◆ WHAT TO WORK ON: In the listing below, the lines starting with the line with "fx_px: 1045" and going on through the line with "exposure_s: 1/120" are to be reproduced exactly, and only those.

◆ SUPPLIED ENTRIES:
▼

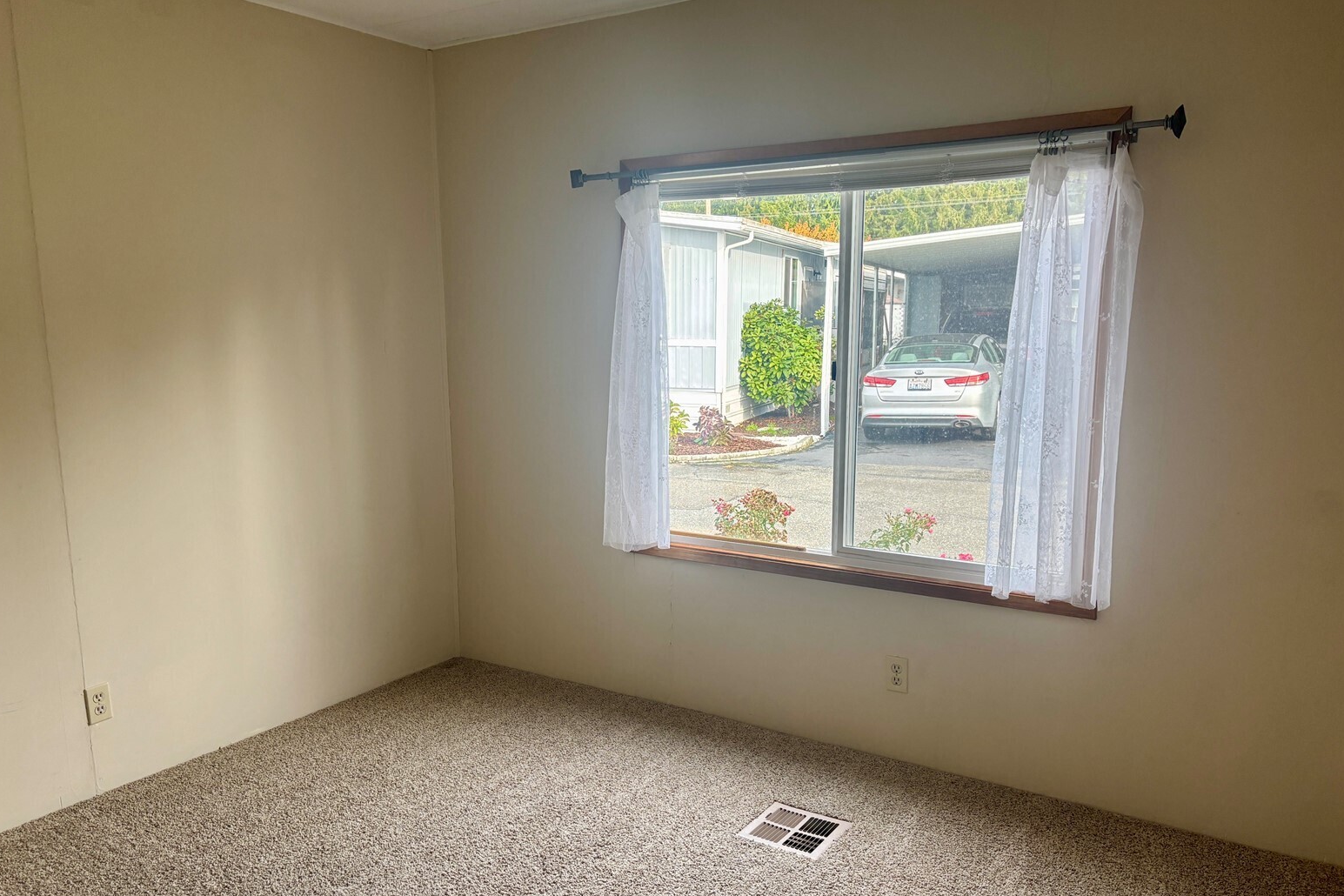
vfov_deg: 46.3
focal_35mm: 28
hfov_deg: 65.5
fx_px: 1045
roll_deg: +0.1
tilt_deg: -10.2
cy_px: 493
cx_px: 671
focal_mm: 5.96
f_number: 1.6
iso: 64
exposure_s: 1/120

▲
▼

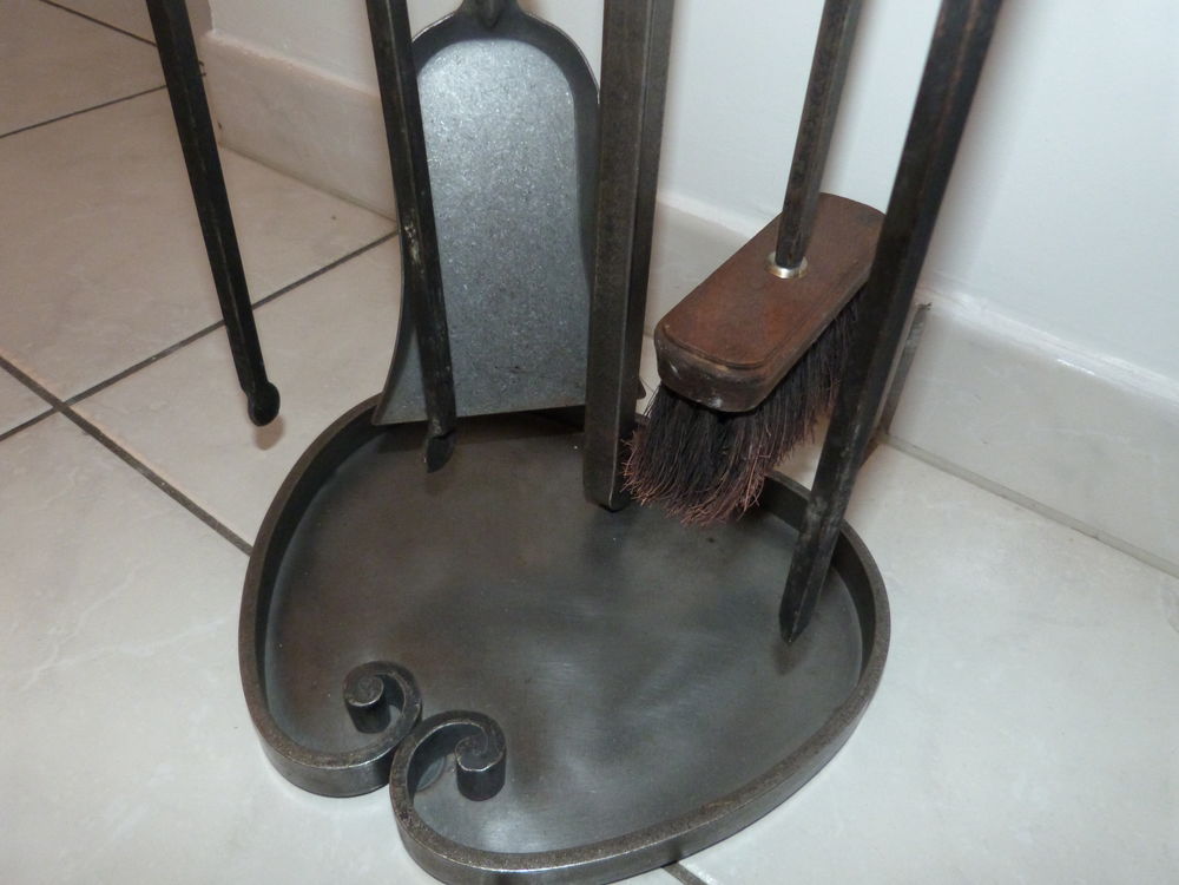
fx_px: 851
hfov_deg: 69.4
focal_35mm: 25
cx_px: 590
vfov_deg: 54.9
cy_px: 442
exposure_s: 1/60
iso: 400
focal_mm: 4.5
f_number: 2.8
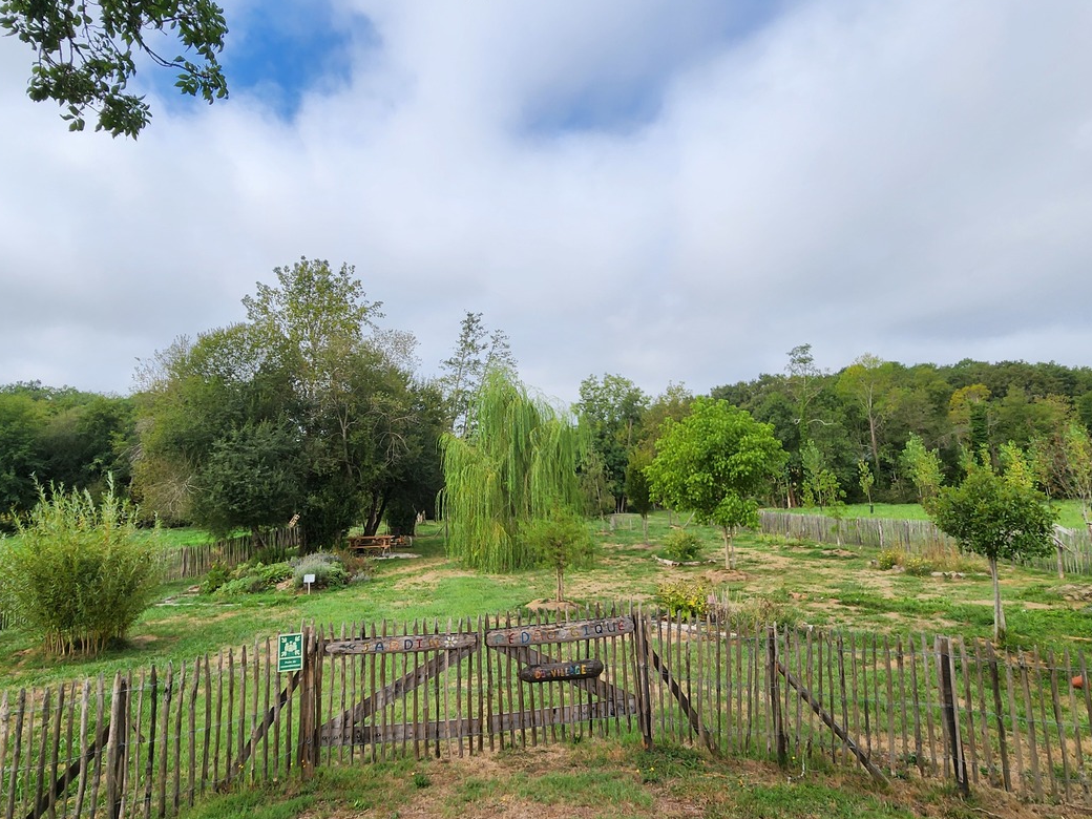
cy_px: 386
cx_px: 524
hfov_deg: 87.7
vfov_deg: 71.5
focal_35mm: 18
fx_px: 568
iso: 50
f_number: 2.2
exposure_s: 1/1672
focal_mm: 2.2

▲

◆ ANSWER TO THIS EXERCISE:
fx_px: 1045
roll_deg: +0.1
tilt_deg: -10.2
cy_px: 493
cx_px: 671
focal_mm: 5.96
f_number: 1.6
iso: 64
exposure_s: 1/120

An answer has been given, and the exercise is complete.